Task to carry out: Count how many lines in the records below contain the string "values", and reply with only that number.

Materials provided:
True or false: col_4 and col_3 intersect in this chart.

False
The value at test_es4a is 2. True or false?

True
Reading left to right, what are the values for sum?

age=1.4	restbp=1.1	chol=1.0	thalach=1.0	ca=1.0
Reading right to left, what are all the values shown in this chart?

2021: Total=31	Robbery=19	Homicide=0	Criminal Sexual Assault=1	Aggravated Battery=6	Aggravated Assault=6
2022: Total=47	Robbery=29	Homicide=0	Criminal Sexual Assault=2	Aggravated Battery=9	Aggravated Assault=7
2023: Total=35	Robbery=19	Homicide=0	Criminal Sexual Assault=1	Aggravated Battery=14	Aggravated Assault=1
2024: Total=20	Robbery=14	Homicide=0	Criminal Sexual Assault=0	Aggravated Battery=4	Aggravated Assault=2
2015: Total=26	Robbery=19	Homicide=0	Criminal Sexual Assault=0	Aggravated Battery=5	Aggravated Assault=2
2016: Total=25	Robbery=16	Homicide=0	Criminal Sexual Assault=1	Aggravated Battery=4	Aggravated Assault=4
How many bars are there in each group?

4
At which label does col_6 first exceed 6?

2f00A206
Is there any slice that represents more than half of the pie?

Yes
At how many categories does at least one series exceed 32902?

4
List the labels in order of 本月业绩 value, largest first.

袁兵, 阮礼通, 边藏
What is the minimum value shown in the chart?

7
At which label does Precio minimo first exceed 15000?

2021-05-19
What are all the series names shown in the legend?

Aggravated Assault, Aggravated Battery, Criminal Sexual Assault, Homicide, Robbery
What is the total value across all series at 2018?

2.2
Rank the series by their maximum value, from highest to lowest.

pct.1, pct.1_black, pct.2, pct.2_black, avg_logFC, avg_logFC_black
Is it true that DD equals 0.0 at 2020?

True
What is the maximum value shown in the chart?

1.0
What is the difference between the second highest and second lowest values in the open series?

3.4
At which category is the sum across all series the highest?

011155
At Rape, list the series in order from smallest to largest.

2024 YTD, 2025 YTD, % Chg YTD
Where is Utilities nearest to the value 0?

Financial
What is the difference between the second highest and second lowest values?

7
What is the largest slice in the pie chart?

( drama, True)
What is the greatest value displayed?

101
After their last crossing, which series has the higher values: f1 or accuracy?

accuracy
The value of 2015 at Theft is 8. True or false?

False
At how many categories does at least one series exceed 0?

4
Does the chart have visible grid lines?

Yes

Reply: 5